Short problem -
Copy out the following material line for line, with no changes.

[Outline material]
┏━━

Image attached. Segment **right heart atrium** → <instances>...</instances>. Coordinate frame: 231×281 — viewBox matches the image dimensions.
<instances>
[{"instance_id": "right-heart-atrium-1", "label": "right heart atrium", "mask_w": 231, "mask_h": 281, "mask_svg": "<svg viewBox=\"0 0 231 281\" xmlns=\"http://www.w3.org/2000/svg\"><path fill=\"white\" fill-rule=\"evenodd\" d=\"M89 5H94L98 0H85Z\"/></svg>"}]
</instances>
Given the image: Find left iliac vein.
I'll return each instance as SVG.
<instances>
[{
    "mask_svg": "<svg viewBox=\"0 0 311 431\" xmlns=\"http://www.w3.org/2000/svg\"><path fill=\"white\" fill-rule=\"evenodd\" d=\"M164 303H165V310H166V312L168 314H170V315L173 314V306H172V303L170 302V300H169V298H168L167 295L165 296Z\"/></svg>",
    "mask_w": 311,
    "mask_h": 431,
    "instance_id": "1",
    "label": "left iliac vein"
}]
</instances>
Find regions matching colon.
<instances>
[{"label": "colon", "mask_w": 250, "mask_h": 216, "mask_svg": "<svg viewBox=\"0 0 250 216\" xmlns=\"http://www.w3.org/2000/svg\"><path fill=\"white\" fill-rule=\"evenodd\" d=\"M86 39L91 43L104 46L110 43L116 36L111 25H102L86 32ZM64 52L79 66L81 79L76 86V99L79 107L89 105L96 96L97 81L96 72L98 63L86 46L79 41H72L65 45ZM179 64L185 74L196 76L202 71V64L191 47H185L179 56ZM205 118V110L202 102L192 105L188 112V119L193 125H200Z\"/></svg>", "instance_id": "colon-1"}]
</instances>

┗━━

Expected output -
Image attached. Segment **right heart atrium** → <instances>...</instances>. Coordinate frame: 231×281 — viewBox matches the image dimensions.
<instances>
[{"instance_id": "right-heart-atrium-1", "label": "right heart atrium", "mask_w": 231, "mask_h": 281, "mask_svg": "<svg viewBox=\"0 0 231 281\" xmlns=\"http://www.w3.org/2000/svg\"><path fill=\"white\" fill-rule=\"evenodd\" d=\"M89 5H94L98 0H85Z\"/></svg>"}]
</instances>
Given the image: Find left iliac vein.
I'll return each instance as SVG.
<instances>
[{
    "mask_svg": "<svg viewBox=\"0 0 311 431\" xmlns=\"http://www.w3.org/2000/svg\"><path fill=\"white\" fill-rule=\"evenodd\" d=\"M164 303H165V310H166V312L168 314H170V315L173 314V306H172V303L170 302V300H169V298H168L167 295L165 296Z\"/></svg>",
    "mask_w": 311,
    "mask_h": 431,
    "instance_id": "1",
    "label": "left iliac vein"
}]
</instances>
Find regions matching colon.
<instances>
[{"label": "colon", "mask_w": 250, "mask_h": 216, "mask_svg": "<svg viewBox=\"0 0 250 216\" xmlns=\"http://www.w3.org/2000/svg\"><path fill=\"white\" fill-rule=\"evenodd\" d=\"M86 39L91 43L104 46L110 43L116 36L111 25H102L86 32ZM64 52L79 66L81 79L76 86V99L79 107L89 105L96 96L97 81L96 72L98 63L86 46L79 41H72L65 45ZM179 64L185 74L196 76L202 71V64L191 47H185L179 56ZM205 118V110L202 102L192 105L188 112V119L193 125H200Z\"/></svg>", "instance_id": "colon-1"}]
</instances>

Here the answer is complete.